In case you can’t do the maths, that’s less than one dollar a day. Less than one dollar a day to work in toxic conditions. I actually held my breath at some moments, out of fear of breathing in the air surrounding the toxic materials. I am saddened to think about the life expectancy of the people living and working here. Apparently the average life expectancy of people within the Dhravi Slums is between 50-60 years old.
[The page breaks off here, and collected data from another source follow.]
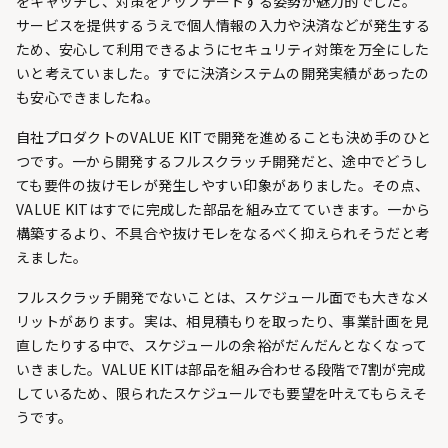
をキャッチし、対策をアップデートする姿勢が魅力的でした。
サービスを提供するうえで個人情報の入力や決済などが発生する
ため、安心して利用できるようにセキュリティ対策を万全にした
いと考えていました。すでに決済システムの開発実績があったの
も安心できましたね。
自社プロダクトのVALUE KITで開発を進めることも決め手のひと
つです。一から開発するフルスクラッチ開発だと、途中でどうし
ても要件の抜けモレが発生しやすい印象がありました。その点、
VALUE KITはすでに完成した部品を組み立てていきます。一から
構築するより、不具合や抜けモレをなるべく抑えられそうだと考
えました。
フルスクラッチ開発でないことは、スケジュール面でも大きなメ
リットがあります。実は、相見積もりを取ったり、事業計画を見
直したりする中で、スケジュールの余裕がだんだんとなくなって
いきました。VALUE KITは部品を組み合わせる段階で7割が完成
しているため、限られたスケジュールでも要望を叶えてもらえそ
うです。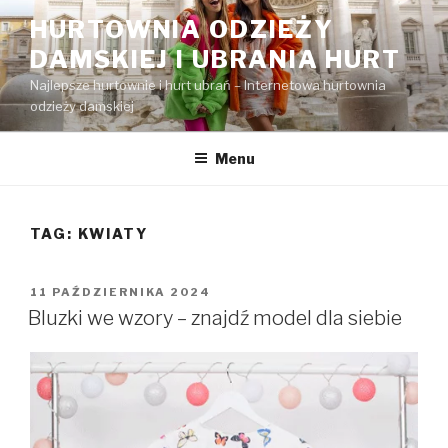
Przejdź
HURTOWNIA ODZIEŻY
do
DAMSKIEJ I UBRANIA HURT
treści
Najlepsze hurtownie i hurt ubrań – Internetowa hurtownia
odzieży damskiej
Menu
TAG:
KWIATY
OPUBLIKOWANE
11 PAŹDZIERNIKA 2024
W
Bluzki we wzory – znajdź model dla siebie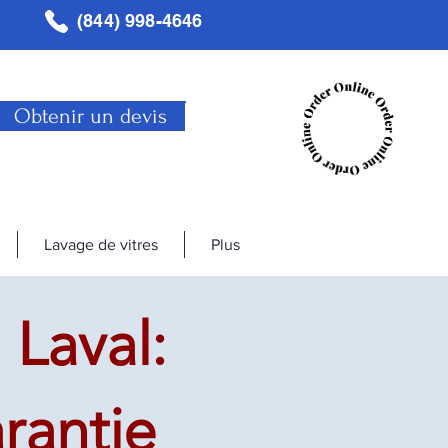
(844) 998-4646
Obtenir un devis
Lavage de vitres
Plus
 Laval:
rantie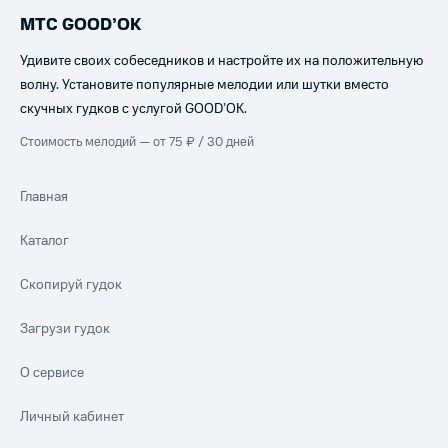
МТС GOOD’OK
Удивите своих собеседников и настройте их на положительную
волну. Установите популярные мелодии или шутки вместо
скучных гудков с услугой GOOD’OK.
Стоимость мелодий — от 75 ₽ / 30 дней
Главная
Каталог
Скопируй гудок
Загрузи гудок
О сервисе
Личный кабинет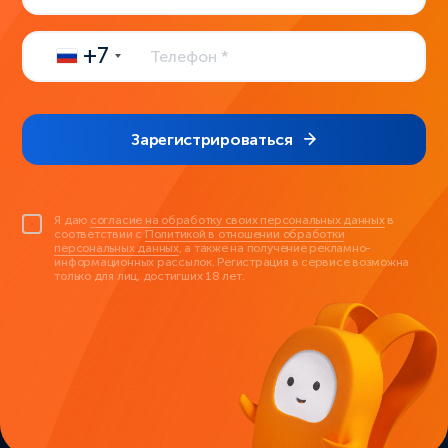
+7
Зарегистрироваться
Я даю
согласие на обработку своих персональных данных
в
соответствии с
Политикой в отношении обработки
персональных данных
, а также на получение рекламно-
информационных рассылок. Регистрация в сервисе возможна
только для лиц, достигших 18 лет.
By the way, there is only 1 toilet shared among 1,400 people.




I can rant as much as I like and you can see as many photos as I managed to secretly take, but nothing can possibly cause you to experience the same overwhelming, incomprehensible feeling that you feel when witnessing something like this first hand.

I’ve read the statistics, I’ve watched documentaries, I’ve read news paper articles, hell I’ve even studied International Human Rights Law and the Law of Slavery and Human Trafficking, but nothing will prepare you for seeing this sort of poverty and the conditions that these people work under. You will only really be able to comprehend what it is like inside the Dhravi Slums by doing a tour with Reality Tours and Travel. It is something I highly recommend doing if you travel to Mumbai.

For a detailed description of the tour read the following article:

Let me finish with this. What I found most interesting about the whole experience is: I am sad, they’re not. These people are each other’s family, and they are genuinely happy within their community. The reality is they know nothing else, and you cannot miss what you have never had.


4 thoughts on “The Dhravi Slums – An Unforgettable Experience

  1. Thank you for sharing your thoughts on, what was most likely, a difficult day. If I end up in Mumbai, I would surely be interested in learning a little more as you did. Well-written.


    1. The question i;m left with after reading this, is
      what is the point in researching these things and then being a voyeur if not to ground taking action, and contributing to collective struggle…? Amidst the expression of despair and shock, I don’t see mention of non-voyeuristic, consumptive activity… If there is none or little, perhaps you’re thinking and activity could be a small contribution to very very large systemic problems?